Mais que penser du tombeau d’Osiris ? Était-ce le simple cénotaphe d’un dieu mythologique ou le tombeau réel du premier prophète d’Osiris, du véritable révélateur plus tard divinisé de l’antique religion, instituteur des Schésou-Hor, appelé Hermès par les Grecs et auquel les Alexandrins attribuaient la doctrine secrète du sacerdoce égyptien ? Lorsque Mariette-Bey entreprit les fouilles d’Abydos, il espérait que ses travaux jetteraient quelque lumière sur cette question capitale. Son ambition était de découvrir le tombeau d’Osiris. Il fouilla toute la nécropole jusqu’aux alentours du couvent copte. Chemin faisant, il trouva les fondations de la vieille Thini et fit sortir du sable le magnifique memnonium de Séti 1er  avec ses sept chapelles et leurs bas-reliefs polychromes, admirablement conservés, chefs-d’œuvre de l’art sacré. Mais il creusa en vain les ravines rocheuses et nues de la chaîne libyque ; en vain, il bouleversa les blocs de calcaire gris et d’albâtre blanc, pour y trouver la crypte profonde, la bouche noire qui passait aux yeux des Égyptiens pour l’entrée de l’Amenti ou du royaume des morts. La montagne de marbre ne voulut rendre ni son dieu, ni son prophète ; elle s’était refermée sur eux pour toujours.
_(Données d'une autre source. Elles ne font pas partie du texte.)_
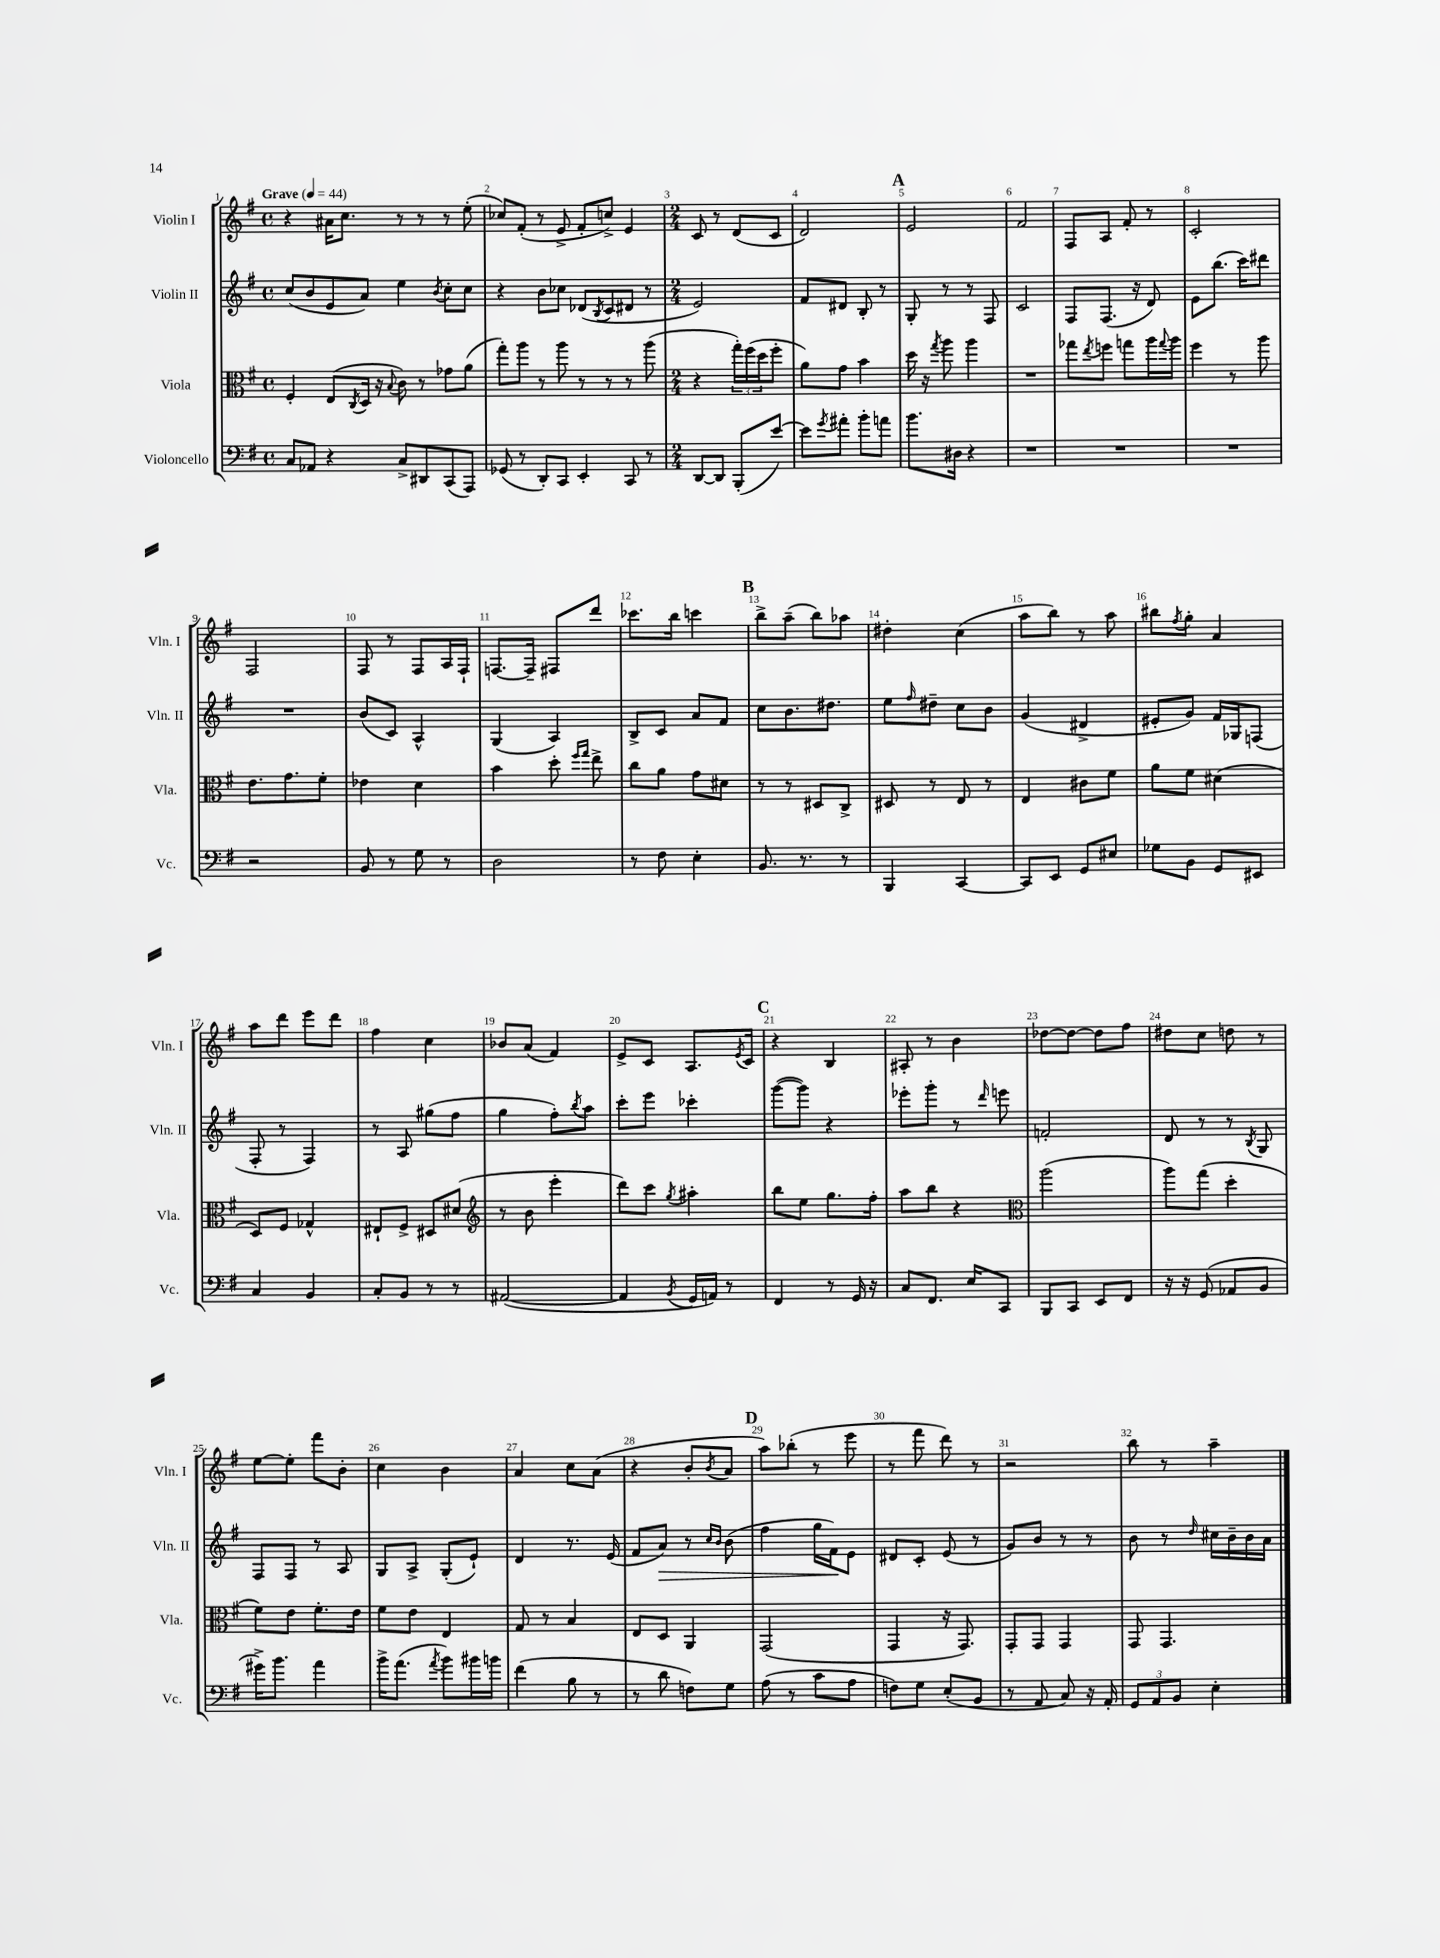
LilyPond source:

Résumant ses impressions et parlant du temple qu’il avait découvert, l’infatigable explorateur s’écrie, avec la modestie du vrai savant et la tristesse du chercheur déçu : « On entre dans le temple plein d’ardeur, on en sort découragé, non de n’avoir pu lui arracher son secret, mais d’avoir découvert que ce secret il le garde si bien pour lui qu’il n’a pas voulu le confier à ses murailles[2]. »

Pauvre et intrépide Mariette ! Faut-il donc que les pionniers héroïques qui trouvent les grands trésors ne puissent jamais en jouir eux-mêmes ? Sans doute ce temple ne nous apprend rien sur le personnage d’Hermès, ni sur l’origine du culte d’Osiris. Mais la doctrine du verbe solaire rayonne sur ses murs. Les vrais pro-

  1. Voir Essais sur l’inscription dédicaloire du temple d’Abydos et la jeunesse de Sésostris, par M, Maspéro.
  2. Mariette, Abydos, 3 vol. in-folio, texte et planches. Voir l’introduction.